*YOUR GOAL:* Although the entries contain pictures, copy only their text, exactly as written.
+++ EXERCISE MATERIALS
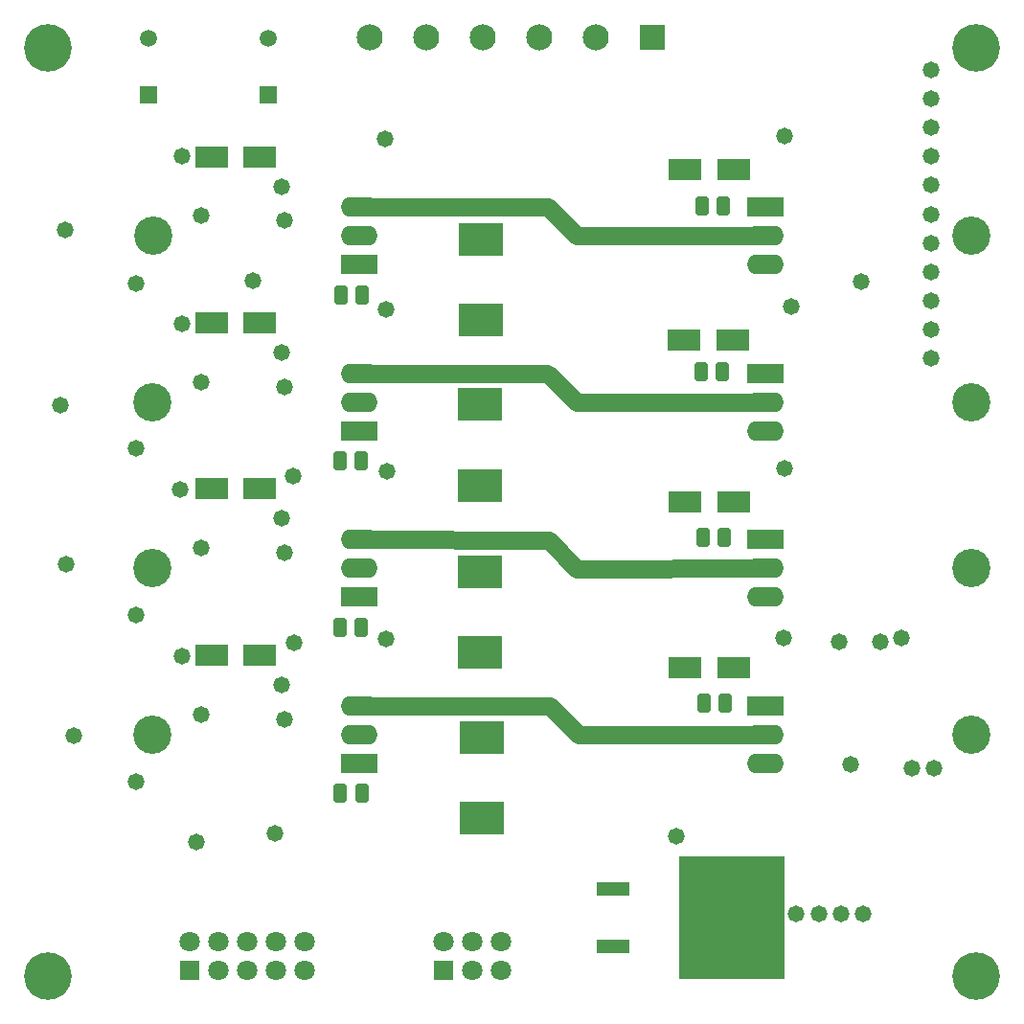
<source format=gbs>
G04*
G04 #@! TF.GenerationSoftware,Altium Limited,Altium Designer,20.0.13 (296)*
G04*
G04 Layer_Color=16711935*
%FSLAX44Y44*%
%MOMM*%
G71*
G01*
G75*
%ADD16C,1.6000*%
G04:AMPARAMS|DCode=17|XSize=1.2032mm|YSize=1.6232mm|CornerRadius=0.2266mm|HoleSize=0mm|Usage=FLASHONLY|Rotation=0.000|XOffset=0mm|YOffset=0mm|HoleType=Round|Shape=RoundedRectangle|*
%AMROUNDEDRECTD17*
21,1,1.2032,1.1700,0,0,0.0*
21,1,0.7500,1.6232,0,0,0.0*
1,1,0.4532,0.3750,-0.5850*
1,1,0.4532,-0.3750,-0.5850*
1,1,0.4532,-0.3750,0.5850*
1,1,0.4532,0.3750,0.5850*
%
%ADD17ROUNDEDRECTD17*%
%ADD23R,4.0132X2.9972*%
%ADD24R,2.8532X1.9532*%
%ADD28C,3.3782*%
%ADD29O,3.2512X1.7272*%
%ADD30R,3.2512X1.7272*%
%ADD31C,1.8082*%
%ADD32R,1.8082X1.8082*%
%ADD33R,2.3032X2.3032*%
%ADD34C,2.3032*%
%ADD35R,1.5200X1.5200*%
%ADD36C,1.5200*%
%ADD37C,1.4732*%
%ADD38C,4.2032*%
%ADD68R,2.9032X1.3032*%
%ADD69R,9.4032X10.9032*%
D16*
X507150Y694100D02*
X673840D01*
X481749Y719501D02*
X507150Y694100D01*
X314940Y572603D02*
X480647D01*
X481750Y571500D01*
X482250D01*
X506750Y547000D01*
X314940Y278810D02*
X483190D01*
X508751Y253249D01*
X673840Y253410D01*
X314940Y425707D02*
X482250Y425250D01*
X507500Y400000D01*
X673840Y400307D01*
X506750Y547000D02*
X673840Y547203D01*
X315060Y719380D02*
X481749Y719501D01*
D17*
X638350Y280750D02*
D03*
X619650D02*
D03*
X637850Y427750D02*
D03*
X619150D02*
D03*
X636100Y574250D02*
D03*
X617400D02*
D03*
X636850Y720750D02*
D03*
X618150D02*
D03*
X298400Y201750D02*
D03*
X317100D02*
D03*
X298150Y348250D02*
D03*
X316850D02*
D03*
X298150Y495500D02*
D03*
X316850D02*
D03*
X299150Y641750D02*
D03*
X317850D02*
D03*
D23*
X423000Y179315D02*
D03*
Y250685D02*
D03*
X422000Y326065D02*
D03*
Y397435D02*
D03*
Y473565D02*
D03*
Y544935D02*
D03*
X422750Y619815D02*
D03*
Y691185D02*
D03*
D24*
X227250Y764000D02*
D03*
X184250D02*
D03*
X645630Y312180D02*
D03*
X602630D02*
D03*
X645630Y459077D02*
D03*
X602630D02*
D03*
X644750Y602250D02*
D03*
X601750D02*
D03*
X645750Y752750D02*
D03*
X602750D02*
D03*
X184130Y323430D02*
D03*
X227130D02*
D03*
X184130Y470327D02*
D03*
X227130D02*
D03*
X184130Y617223D02*
D03*
X227130D02*
D03*
D28*
X856340Y253410D02*
D03*
Y400307D02*
D03*
Y547203D02*
D03*
Y694100D02*
D03*
X132440Y253410D02*
D03*
Y400307D02*
D03*
Y547203D02*
D03*
X132560Y693980D02*
D03*
D29*
X673840Y228010D02*
D03*
Y253410D02*
D03*
Y374907D02*
D03*
Y400307D02*
D03*
Y521803D02*
D03*
Y547203D02*
D03*
Y668700D02*
D03*
Y694100D02*
D03*
X314940Y278810D02*
D03*
Y253410D02*
D03*
Y425707D02*
D03*
Y400307D02*
D03*
Y572603D02*
D03*
Y547203D02*
D03*
X315060Y719380D02*
D03*
Y693980D02*
D03*
D30*
X673840Y278810D02*
D03*
Y425707D02*
D03*
Y572603D02*
D03*
Y719500D02*
D03*
X314940Y228010D02*
D03*
Y374907D02*
D03*
Y521803D02*
D03*
X315060Y668580D02*
D03*
D31*
X266800Y70150D02*
D03*
Y44750D02*
D03*
X241400Y70150D02*
D03*
Y44750D02*
D03*
X216000Y70150D02*
D03*
Y44750D02*
D03*
X190600Y70150D02*
D03*
Y44750D02*
D03*
X165200Y70150D02*
D03*
X440050D02*
D03*
Y44750D02*
D03*
X414650Y70150D02*
D03*
Y44750D02*
D03*
X389250Y70150D02*
D03*
D32*
X165200Y44750D02*
D03*
X389250D02*
D03*
D33*
X574000Y869250D02*
D03*
D34*
X524000D02*
D03*
X474000D02*
D03*
X424000D02*
D03*
X374000D02*
D03*
X324000D02*
D03*
D35*
X234500Y819000D02*
D03*
X128500D02*
D03*
D36*
X234500Y869000D02*
D03*
X128500D02*
D03*
D37*
X820000Y585500D02*
D03*
Y611050D02*
D03*
Y636600D02*
D03*
Y662150D02*
D03*
Y687700D02*
D03*
Y713250D02*
D03*
Y738800D02*
D03*
Y764350D02*
D03*
Y789900D02*
D03*
Y815450D02*
D03*
Y841000D02*
D03*
X760500Y94750D02*
D03*
X740750D02*
D03*
X721000D02*
D03*
X701250D02*
D03*
X681500D02*
D03*
X661750D02*
D03*
X642000D02*
D03*
X622250D02*
D03*
X171250Y158250D02*
D03*
X62500Y252250D02*
D03*
X56000Y403500D02*
D03*
X50750Y544500D02*
D03*
X55000Y699500D02*
D03*
X240250Y166250D02*
D03*
X257250Y334250D02*
D03*
X256750Y481500D02*
D03*
X221250Y654250D02*
D03*
X690250Y338750D02*
D03*
X338000Y779750D02*
D03*
X338500Y338000D02*
D03*
X339750Y485750D02*
D03*
X338250Y629000D02*
D03*
X749500Y227250D02*
D03*
X158250Y764500D02*
D03*
Y322500D02*
D03*
X156250Y470250D02*
D03*
X158000Y616500D02*
D03*
X739250Y335000D02*
D03*
X775250Y335500D02*
D03*
X822750Y223500D02*
D03*
X803250Y223250D02*
D03*
X595250Y163500D02*
D03*
X793750Y338500D02*
D03*
X758750Y653500D02*
D03*
X117630Y358577D02*
D03*
Y506390D02*
D03*
X117750Y652250D02*
D03*
X697000Y631250D02*
D03*
X246130Y297180D02*
D03*
X248880Y266930D02*
D03*
X175520Y271180D02*
D03*
X117630Y211680D02*
D03*
X691130Y488327D02*
D03*
X246130Y444077D02*
D03*
X248880Y413827D02*
D03*
X175520Y418077D02*
D03*
X246130Y590973D02*
D03*
X248880Y560723D02*
D03*
X175520Y564973D02*
D03*
X175640Y711750D02*
D03*
X249000Y707500D02*
D03*
X246250Y737750D02*
D03*
X691250Y782000D02*
D03*
D38*
X40000Y40000D02*
D03*
X860000D02*
D03*
Y860000D02*
D03*
X40000D02*
D03*
D68*
X539500Y65750D02*
D03*
Y116550D02*
D03*
D69*
X644000Y91150D02*
D03*
M02*

</source>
++++++
*SOLUTION:*
<source format=gbs>
G04*
G04 #@! TF.GenerationSoftware,Altium Limited,Altium Designer,20.0.13 (296)*
G04*
G04 Layer_Color=16711935*
%FSLAX44Y44*%
%MOMM*%
G71*
G01*
G75*
%ADD16C,1.6000*%
G04:AMPARAMS|DCode=17|XSize=1.2032mm|YSize=1.6232mm|CornerRadius=0.2266mm|HoleSize=0mm|Usage=FLASHONLY|Rotation=0.000|XOffset=0mm|YOffset=0mm|HoleType=Round|Shape=RoundedRectangle|*
%AMROUNDEDRECTD17*
21,1,1.2032,1.1700,0,0,0.0*
21,1,0.7500,1.6232,0,0,0.0*
1,1,0.4532,0.3750,-0.5850*
1,1,0.4532,-0.3750,-0.5850*
1,1,0.4532,-0.3750,0.5850*
1,1,0.4532,0.3750,0.5850*
%
%ADD17ROUNDEDRECTD17*%
%ADD23R,4.0132X2.9972*%
%ADD24R,2.8532X1.9532*%
%ADD28C,3.3782*%
%ADD29O,3.2512X1.7272*%
%ADD30R,3.2512X1.7272*%
%ADD31C,1.8082*%
%ADD32R,1.8082X1.8082*%
%ADD33R,2.3032X2.3032*%
%ADD34C,2.3032*%
%ADD35R,1.5200X1.5200*%
%ADD36C,1.5200*%
%ADD37C,1.4732*%
%ADD38C,4.2032*%
%ADD68R,2.9032X1.3032*%
%ADD69R,9.4032X10.9032*%
D16*
X507150Y694100D02*
X673840D01*
X481749Y719501D02*
X507150Y694100D01*
X314940Y572603D02*
X480647D01*
X481750Y571500D01*
X482250D01*
X506750Y547000D01*
X314940Y278810D02*
X483190D01*
X508751Y253249D01*
X673840Y253410D01*
X314940Y425707D02*
X482250Y425250D01*
X507500Y400000D01*
X673840Y400307D01*
X506750Y547000D02*
X673840Y547203D01*
X315060Y719380D02*
X481749Y719501D01*
D17*
X638350Y280750D02*
D03*
X619650D02*
D03*
X637850Y427750D02*
D03*
X619150D02*
D03*
X636100Y574250D02*
D03*
X617400D02*
D03*
X636850Y720750D02*
D03*
X618150D02*
D03*
X298400Y201750D02*
D03*
X317100D02*
D03*
X298150Y348250D02*
D03*
X316850D02*
D03*
X298150Y495500D02*
D03*
X316850D02*
D03*
X299150Y641750D02*
D03*
X317850D02*
D03*
D23*
X423000Y179315D02*
D03*
Y250685D02*
D03*
X422000Y326065D02*
D03*
Y397435D02*
D03*
Y473565D02*
D03*
Y544935D02*
D03*
X422750Y619815D02*
D03*
Y691185D02*
D03*
D24*
X227250Y764000D02*
D03*
X184250D02*
D03*
X645630Y312180D02*
D03*
X602630D02*
D03*
X645630Y459077D02*
D03*
X602630D02*
D03*
X644750Y602250D02*
D03*
X601750D02*
D03*
X645750Y752750D02*
D03*
X602750D02*
D03*
X184130Y323430D02*
D03*
X227130D02*
D03*
X184130Y470327D02*
D03*
X227130D02*
D03*
X184130Y617223D02*
D03*
X227130D02*
D03*
D28*
X856340Y253410D02*
D03*
Y400307D02*
D03*
Y547203D02*
D03*
Y694100D02*
D03*
X132440Y253410D02*
D03*
Y400307D02*
D03*
Y547203D02*
D03*
X132560Y693980D02*
D03*
D29*
X673840Y228010D02*
D03*
Y253410D02*
D03*
Y374907D02*
D03*
Y400307D02*
D03*
Y521803D02*
D03*
Y547203D02*
D03*
Y668700D02*
D03*
Y694100D02*
D03*
X314940Y278810D02*
D03*
Y253410D02*
D03*
Y425707D02*
D03*
Y400307D02*
D03*
Y572603D02*
D03*
Y547203D02*
D03*
X315060Y719380D02*
D03*
Y693980D02*
D03*
D30*
X673840Y278810D02*
D03*
Y425707D02*
D03*
Y572603D02*
D03*
Y719500D02*
D03*
X314940Y228010D02*
D03*
Y374907D02*
D03*
Y521803D02*
D03*
X315060Y668580D02*
D03*
D31*
X266800Y70150D02*
D03*
Y44750D02*
D03*
X241400Y70150D02*
D03*
Y44750D02*
D03*
X216000Y70150D02*
D03*
Y44750D02*
D03*
X190600Y70150D02*
D03*
Y44750D02*
D03*
X165200Y70150D02*
D03*
X440050D02*
D03*
Y44750D02*
D03*
X414650Y70150D02*
D03*
Y44750D02*
D03*
X389250Y70150D02*
D03*
D32*
X165200Y44750D02*
D03*
X389250D02*
D03*
D33*
X574000Y869250D02*
D03*
D34*
X524000D02*
D03*
X474000D02*
D03*
X424000D02*
D03*
X374000D02*
D03*
X324000D02*
D03*
D35*
X234500Y819000D02*
D03*
X128500D02*
D03*
D36*
X234500Y869000D02*
D03*
X128500D02*
D03*
D37*
X820000Y585500D02*
D03*
Y611050D02*
D03*
Y636600D02*
D03*
Y662150D02*
D03*
Y687700D02*
D03*
Y713250D02*
D03*
Y738800D02*
D03*
Y764350D02*
D03*
Y789900D02*
D03*
Y815450D02*
D03*
Y841000D02*
D03*
X760500Y94750D02*
D03*
X740750D02*
D03*
X721000D02*
D03*
X701250D02*
D03*
X681500D02*
D03*
X661750D02*
D03*
X642000D02*
D03*
X622250D02*
D03*
X171250Y158250D02*
D03*
X62500Y252250D02*
D03*
X56000Y403500D02*
D03*
X50750Y544500D02*
D03*
X55000Y699500D02*
D03*
X240250Y166250D02*
D03*
X257250Y334250D02*
D03*
X256750Y481500D02*
D03*
X221250Y654250D02*
D03*
X690250Y338750D02*
D03*
X338000Y779750D02*
D03*
X338500Y338000D02*
D03*
X339750Y485750D02*
D03*
X338250Y629000D02*
D03*
X749500Y227250D02*
D03*
X158250Y764500D02*
D03*
Y322500D02*
D03*
X156250Y470250D02*
D03*
X158000Y616500D02*
D03*
X739250Y335000D02*
D03*
X775250Y335500D02*
D03*
X822750Y223500D02*
D03*
X803250Y223250D02*
D03*
X595250Y163500D02*
D03*
X793750Y338500D02*
D03*
X758750Y653500D02*
D03*
X117630Y358577D02*
D03*
Y506390D02*
D03*
X117750Y652250D02*
D03*
X697000Y631250D02*
D03*
X246130Y297180D02*
D03*
X248880Y266930D02*
D03*
X175520Y271180D02*
D03*
X117630Y211680D02*
D03*
X691130Y488327D02*
D03*
X246130Y444077D02*
D03*
X248880Y413827D02*
D03*
X175520Y418077D02*
D03*
X246130Y590973D02*
D03*
X248880Y560723D02*
D03*
X175520Y564973D02*
D03*
X175640Y711750D02*
D03*
X249000Y707500D02*
D03*
X246250Y737750D02*
D03*
X691250Y782000D02*
D03*
D38*
X40000Y40000D02*
D03*
X860000D02*
D03*
Y860000D02*
D03*
X40000D02*
D03*
D68*
X539500Y65750D02*
D03*
Y116550D02*
D03*
D69*
X644000Y91150D02*
D03*
M02*

</source>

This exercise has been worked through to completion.